Since the beginning of his second term, President Donald Trump has centralized power within the executive branch, a move that has raised significant concerns about the implications for American democracy and governance. While many have scrutinized his reliance on executive orders, his appointments based on personal loyalty, and his reactions to dissenting judges, what is equally alarming is his approach to international treaties.
Traditionally, significant foreign treaties are ratified through a two-thirds majority vote in the U.S. Senate or a majority vote in both houses of Congress. Treaties negotiated and signed solely by the president are typically limited to minor matters and are known as “sole executive agreements.” Historically, all major treaties—those that established the United Nations, the World Bank, NATO, and many others that addressed tariff reductions, human rights, and criminal extradition—have required some form of congressional consent. Congress has also rejected treaties it deemed inadequate, such as the Treaty of Versailles and the Comprehensive Nuclear Test Ban Treaty.
However, the current climate under Trump signals a potential dismantling of this foundational treaty-making system. The president has entered into agreements with foreign nations without submitting them to Congress for approval, treating the power to make treaties as an executive prerogative. His direct engagement in agreements, such as the recent deal with Ukraine concerning critical mineral resources, exemplifies his unilateral approach. In his first six months in office, Trump authorized numerous international agreements—many of which are not binding—while invoking expansive claims of presidential authority to classify them as sole executive agreements.
This unprecedented personalization of treaty-making draws unsettling parallels to historical monarchs, who often entered into personal treaties that expired with their reign. The 18th-century legal scholar Emer de Vattel distinguished between personal treaties, which were transient and tied to individual rulers, and formal treaties that were enduring and attached to the state itself. The evolution of international law throughout the 16th and 17th centuries gradually shifted treaty-making authority away from monarchs to sovereign states, requiring legislative approval regardless of the head of state’s title.
Trump’s circumvention of Congress not only contradicts modern international law but also poses significant risks: foremost among them is a lack of transparency. Former President Woodrow Wilson famously advocated for the end of secret treaties, a call that has been echoed throughout international agreements. The current administration’s trade deals remain largely undisclosed, leaving the American public unaware of the commitments made in their name. For instance, the texts of agreements with Japan and South Korea have not been made public, leading to disputes regarding the administration’s characterizations of these deals.
Moreover, Trump’s agreements could impose financial obligations on the country, a power constitutionally reserved for the House of Representatives. The potential implications of Trump’s negotiations with foreign leaders, particularly concerning sensitive issues like the Russia-Ukraine conflict, could lead to dire consequences. If Trump were to position the U.S. as a guarantor of a peace treaty that recognizes Russian territorial claims, it could violate international law and entangle the U.S. in military actions based on questionable premises.

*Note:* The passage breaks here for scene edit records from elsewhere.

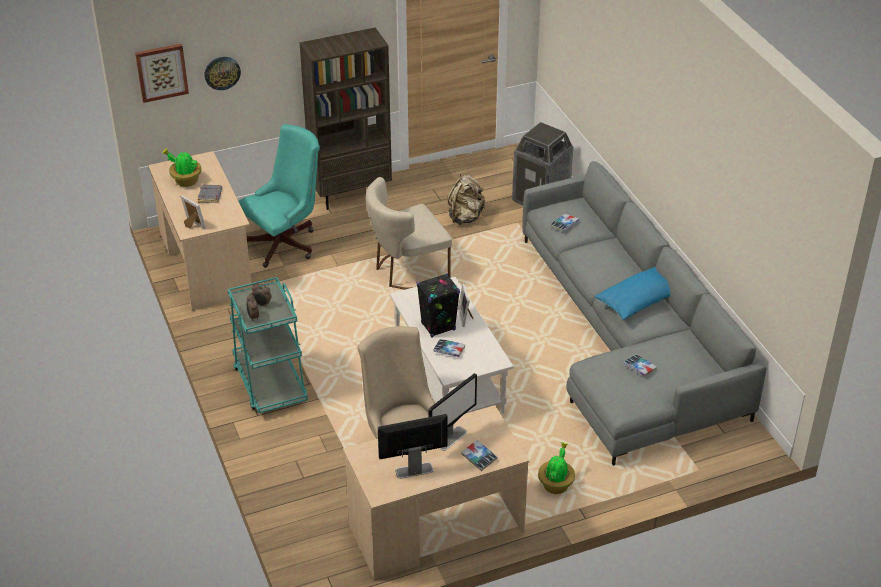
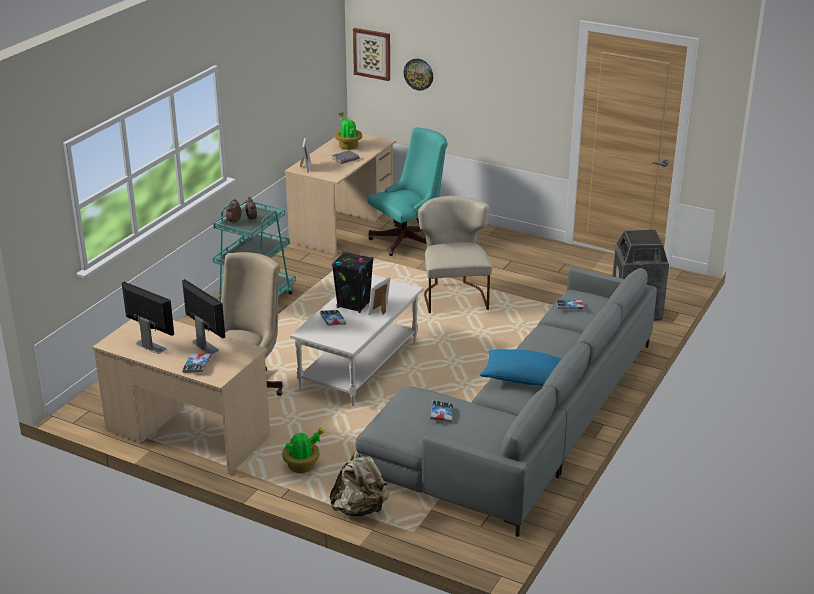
camera: 50 degrees right, 10 degrees down
turquoise office chair [238,124,320,268] -> turquoise office chair turned 45 degrees counterclockwise [368,127,448,256]
brown bookcase [300,28,392,210] -> none
beige chair [366,177,452,290] -> beige chair turned 60 degrees clockwise [418,196,493,313]
monitor [429,373,477,451] -> monitor turned 135 degrees counterclockwise [182,279,225,355]
beige backpack [447,174,485,225] -> beige backpack moved to [330,450,389,516]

Additionally, Trump’s personal agreements risk conflicting with previously ratified treaties, as seen in ongoing negotiations with Canada, Mexico, and South Korea. These sole executive agreements could undermine earlier accords, raising further constitutional concerns.
The opacity surrounding these personal agreements complicates the judiciary’s role in protecting individual rights. Instances have arisen where agreements were not disclosed, leaving courts unable to determine their legality. For example, the arrangement with El Salvador that involved deportations remained secret until recently, making it impossible for courts to rule on the legality of actions taken under this agreement.
In a historical context, Alexander Hamilton articulated the need for a balanced approach to treaty-making in the Federalist Papers, emphasizing a departure from the absolute authority of hereditary monarchs. He argued that an elective president should not wield unilateral treaty-making power, a principle enshrined in the Constitution, which requires shared authority between the president and Congress.
As Congress grapples with the implications of Trump’s treaty policies, it is vital for legislators to reclaim their role in this process. Although the current Congress may be reluctant to confront the president, it is imperative for those who value the integrity of U.S. foreign relations to demand transparency and adherence to lawful treaty-making practices. Congress must insist that Trump provide the full text of all treaties and significant political agreements, and consider restricting funding for treaties that bypass legislative approval. Without a revival of congressional authority in treaty-making, the U.S. risks sliding into a system where international commitments are dictated solely by the whims of the president, undermining the foundational principles of democracy and accountability in foreign policy.